In June 2014, Quicksilver entered into a joint participation agreement involving its assets in the Midland Basin in Crockett and Upton counties. As part of the agreement, Quicksilver will retain a 12.5% interest in the applicable acreage and will be carried on both the cost to extend a majority of the leases in the basin and the drilling and completion cost of five wells; the wells will be operated by a third party.
In late 2013, Quicksilver announced that it would jointly evaluate, explore and develop approximately 52,500 gross acres in Pecos County with Eni. The joint venture calls for Eni to spend up to $52 million to fund 100% of the drilling and completion of up to five wells. A joint evaluation team was formed, and site selection is complete for the five wells. The first well targeting the Wolfcamp and Bone Springs formations was commenced in the second-quarter; completion activities are currently underway. Also, the company is currently drilling a second well.
The company also previously announced a farm-out to an undisclosed operator of a 7,500 gross-acre tract adjacent to the 52,500 acre JV with Eni. A vertical test well was completed in early May 2014 for core sampling. A horizontal well was subsequently drilled in the second quarter, which also is targeting the Wolfcamp and Bone Springs formations. The well is currently in the completion phase.
Quicksilver’s portion of the capital for both wells is being fully carried by its partners.
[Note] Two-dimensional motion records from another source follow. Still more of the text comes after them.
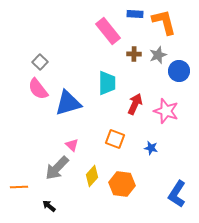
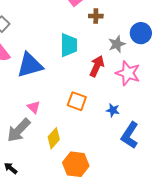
gray star: (158, 55) -> (117, 44), moved
orange hexagon: (122, 184) -> (76, 164), moved
blue L-shape: (177, 194) -> (130, 135), moved

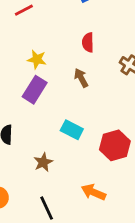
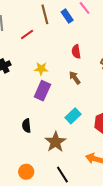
cyan rectangle: (72, 130) -> (73, 116), turned -63
brown star: (43, 162) -> (55, 142), size x1.5

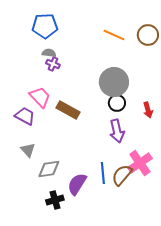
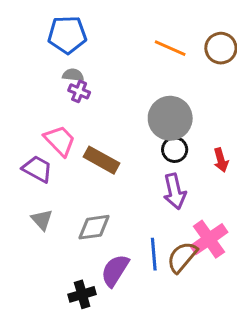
gray diamond: (49, 169) -> (94, 227), moved

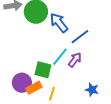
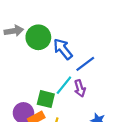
purple arrow: (75, 60) -> (80, 88), turned 126

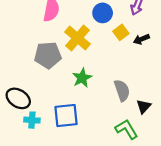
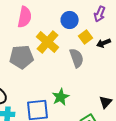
green star: (82, 78) -> (61, 97), moved
gray semicircle: (122, 90) -> (77, 58), moved

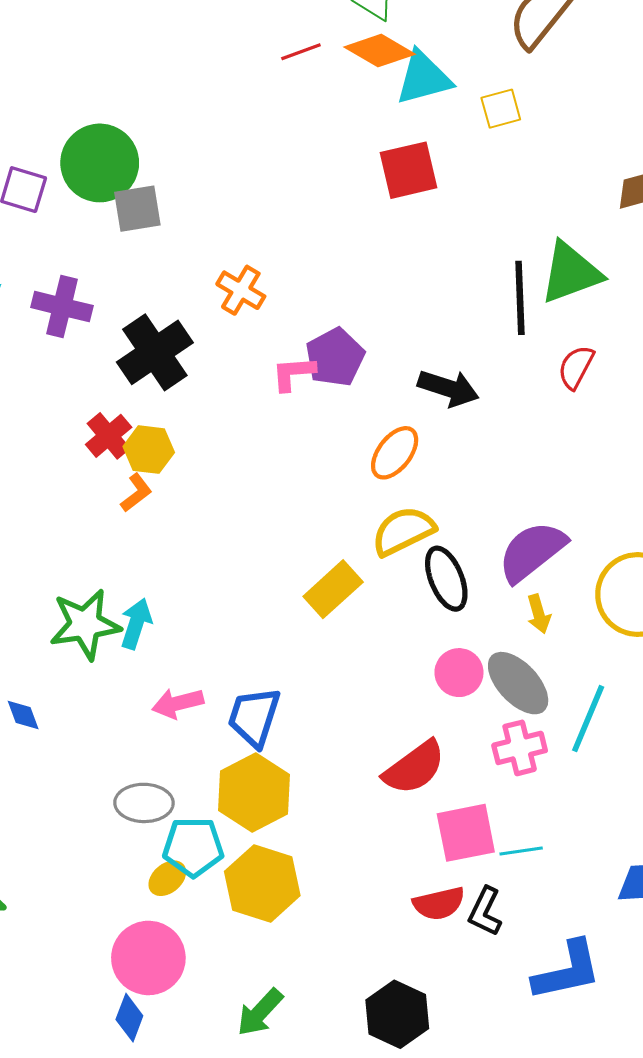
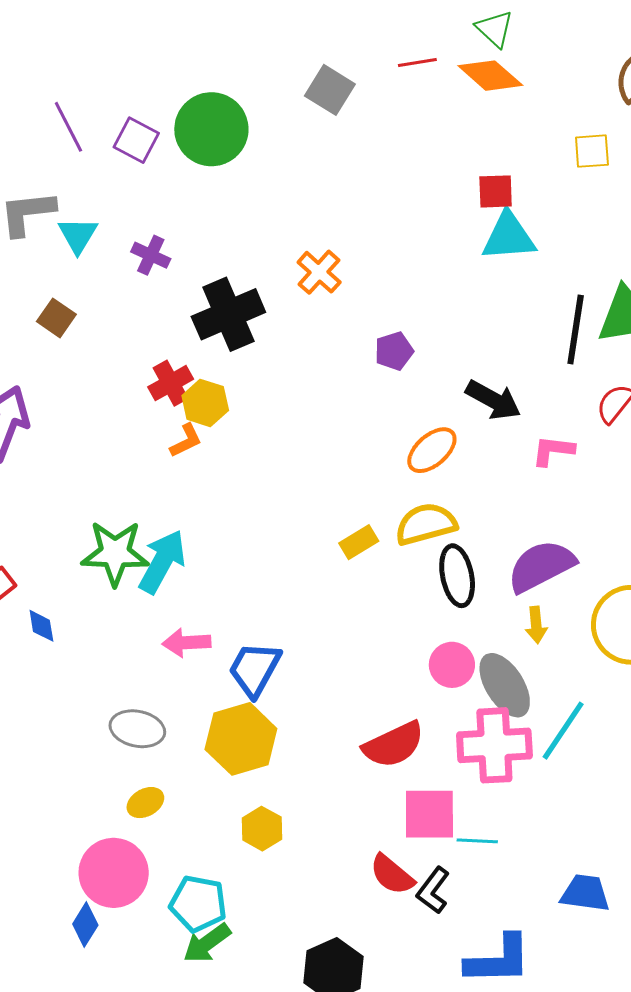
cyan triangle: (424, 78) -> (509, 237), moved
red square: (409, 170) -> (496, 191), size x0.7
gray square: (137, 209) -> (330, 90), moved, turned 30
purple cross: (62, 307) -> (151, 255), size x0.7
purple pentagon: (335, 357) -> (394, 351), size x0.7
pink L-shape: (293, 373) -> (553, 451), moved
yellow rectangle: (333, 589) -> (359, 542), moved, size x0.7
cyan arrow: (136, 624) -> (162, 562), size x1.4
pink cross: (520, 748) -> (494, 745), size x1.5
cyan pentagon: (193, 847) -> (198, 904), moved
yellow hexagon: (262, 884) -> (262, 829), moved, size x0.6
red semicircle: (439, 903) -> (392, 875), turned 42

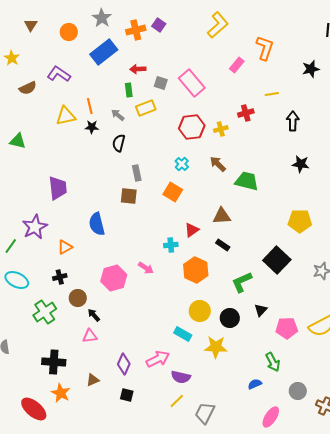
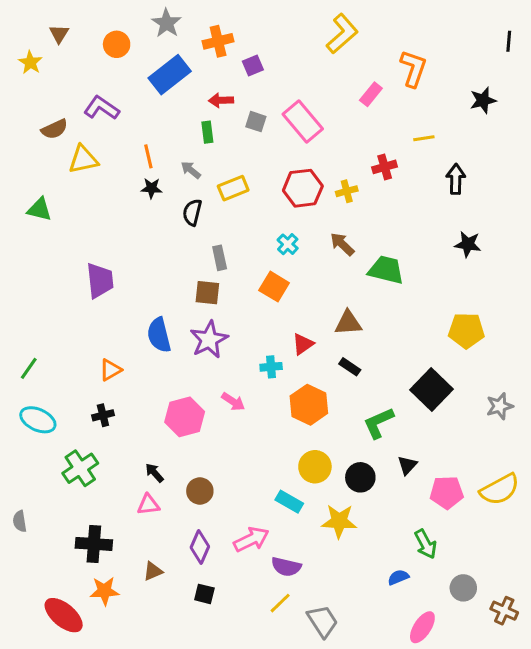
purple square: (159, 25) -> (253, 66), moved, turned 32
yellow star: (12, 58) -> (30, 62), moved
yellow rectangle: (146, 108) -> (233, 188), moved
yellow triangle: (66, 116) -> (83, 159), moved
purple star: (35, 227) -> (209, 340), moved
brown circle: (78, 298) -> (200, 491), moved
orange star: (61, 393) -> (104, 591), turned -30
gray trapezoid: (205, 413) -> (323, 621), turned 120

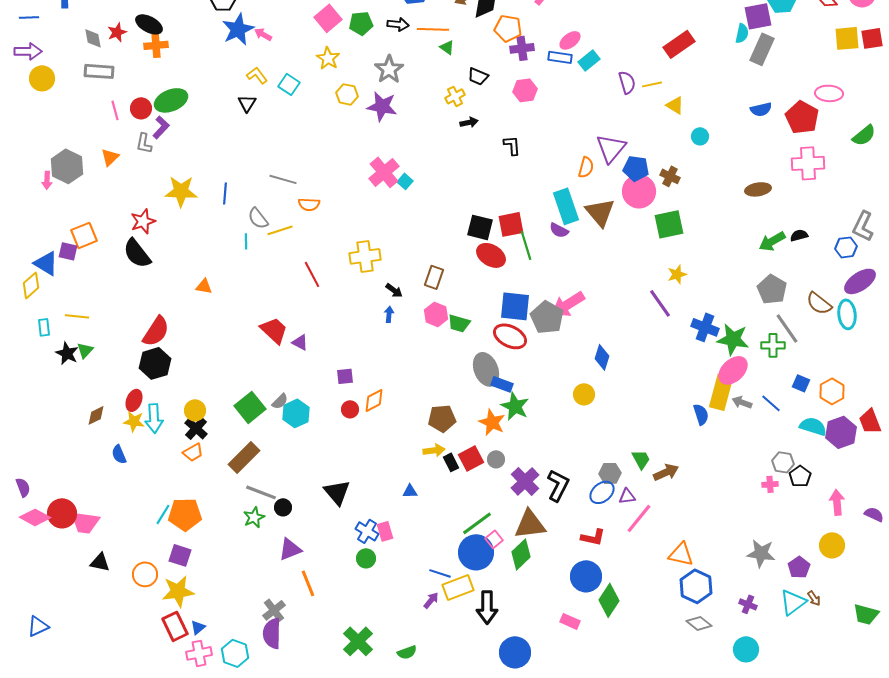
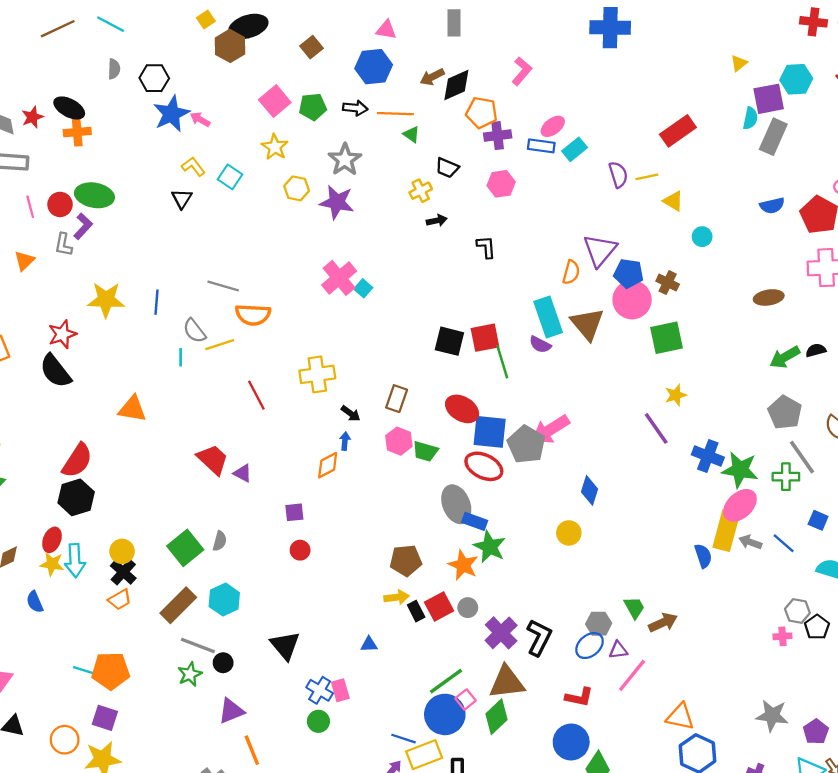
green ellipse: (171, 100) -> (94, 195), turned 32
orange semicircle: (309, 204) -> (253, 315), size x1.4
red ellipse: (491, 255) -> (462, 409), moved
orange triangle: (204, 286) -> (132, 409), size x1.5
orange diamond: (374, 400) -> (328, 465), moved
gray semicircle: (280, 401) -> (220, 541), turned -30
cyan hexagon: (296, 413) -> (224, 600), moved
cyan line: (163, 514) -> (85, 671), turned 75

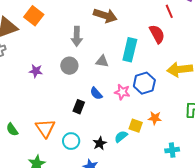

The company is now focused on approximately 90,000 gross acres in Pecos, Crockett and Upton counties in West Texas.
Inclement weather caused an extended breakup period in Alberta, which resulted in the suspension of drilling and completion activities in the second quarter. As a result, the company expects to defer activity into the third quarter, which is expected to result in lower full-year total spending. The company now expects to invest up to $12 million to drill and complete up to 50 gross (30 net) wells in 2014.
Quicksilver leases approximately 528,000 gross (353,000 net) acres in its Horseshoe Canyon Asset in Alberta.
In late July, Quicksilver Resources Canada, the wholly owned Canadian subsidiary of Quicksilver Resources, filed an application with the Canadian National Energy Board to export up to 20 million tons per annum of LNG for a period of 25 years from its Discovery site located near Campbell River, B.C.
The company continues to pursue partners for its integrated Horn River Project, and continues discussions with parties who, as a group, have maintained an interest in the Project as well as new parties who have approached the company regarding a potential transaction. The company anticipates minimal capital spending in the Horn River until it completes this process.
Quicksilver leases approximately 140,000 gross (130,000 net) acres in the Horn River Basin in British Columbia, which is believed to hold 14 Tcf of natural gas resource potential.
The company will host a conference call at 10:00 a.m. Central time today to discuss preliminary second-quarter financial results.
This news release and the accompanying schedule include the non-generally accepted accounting principles (“non-GAAP”) financial measure of adjusted net income. Adjusted net income is presented for all periods presented in the press release to exclude the effect on net income of certain revenue, expense, gain and loss associated with items not typically included in published estimates, in order to enhance the user’s overall understanding of current financial performance. As part of the press release, the company has provided a reconciliation of adjusted net income to net income, which is the most comparable financial measure determined in accordance with accounting principles generally accepted in the United States of America (“GAAP”). Management believes this non-GAAP measure provides useful information to both management and investors by excluding certain revenues and expenses that may not be indicative of our core operating results, and will enhance the ability of management and investors to compare our results of operations from period to period.